- **Objectif du travail**
Répondez aux questions suivantes à l'aide du texte extrait, en numérotant chaque réponse comme la question correspondante.
1. De quelle université vient l'équipe de virologues et de pharmacologues ?
2. Dans quelle revue ces travaux sont-ils présentés ?
3. Qu'est-ce que la molécule bloque in vitro ?

- **Texte extrait**

COVID-19 : La molécule qui muselle le virus par la pointe
C’est une toute nouvelle stratégie thérapeutique et prophylactique que propose cette équipe de virologues et pharmacologues de l’Université de Bonn : attaquer le virus par son arme principale mais aussi l’un de ses talons d’Achille. Car, la protéine Spike est la clé d’entrée du SARS-CoV-2 dans nos cellules mais aussi l’un des principaux signaux reconnus par notre système immunitaire en cas d’infection COVID-19. Les chercheurs allemands proposent et testent ici in vitro, une nouvelle molécule aptamère qui vient museler la protéine de pointe, ce qui empêche le virus d’infecter la cellule hôte.
Ces travaux, présentés dans la revue Angewandte Chemie apportent une première preuve d’efficacité de la molécule, in vitro : la molécule bloque un pseudo coronavirus selon un mécanisme différent de celui des inhibiteurs déjà connus.

- **Enregistrements contenus dans un jeu de données**
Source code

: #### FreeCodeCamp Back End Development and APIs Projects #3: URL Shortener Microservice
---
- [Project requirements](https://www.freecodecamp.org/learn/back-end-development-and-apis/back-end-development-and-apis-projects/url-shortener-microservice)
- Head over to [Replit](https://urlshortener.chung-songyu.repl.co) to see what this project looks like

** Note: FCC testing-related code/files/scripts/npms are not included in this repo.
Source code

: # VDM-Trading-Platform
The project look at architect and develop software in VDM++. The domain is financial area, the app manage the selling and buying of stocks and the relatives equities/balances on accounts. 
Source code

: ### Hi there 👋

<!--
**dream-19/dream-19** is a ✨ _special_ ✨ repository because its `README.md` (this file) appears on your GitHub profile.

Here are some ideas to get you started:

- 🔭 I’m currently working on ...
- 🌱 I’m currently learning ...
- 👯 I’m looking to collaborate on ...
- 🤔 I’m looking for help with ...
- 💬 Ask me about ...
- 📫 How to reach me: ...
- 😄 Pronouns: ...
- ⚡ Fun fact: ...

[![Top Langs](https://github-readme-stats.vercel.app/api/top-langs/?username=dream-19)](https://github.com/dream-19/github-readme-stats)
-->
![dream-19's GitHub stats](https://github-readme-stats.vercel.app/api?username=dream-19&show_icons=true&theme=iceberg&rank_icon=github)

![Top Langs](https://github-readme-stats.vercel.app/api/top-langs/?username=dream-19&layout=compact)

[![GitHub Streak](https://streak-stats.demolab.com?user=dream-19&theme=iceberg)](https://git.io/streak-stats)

- **Réponse rédigée**
1. De l'Université de Bonn.
2. Dans la revue Angewandte Chemie.
3. Un pseudo coronavirus.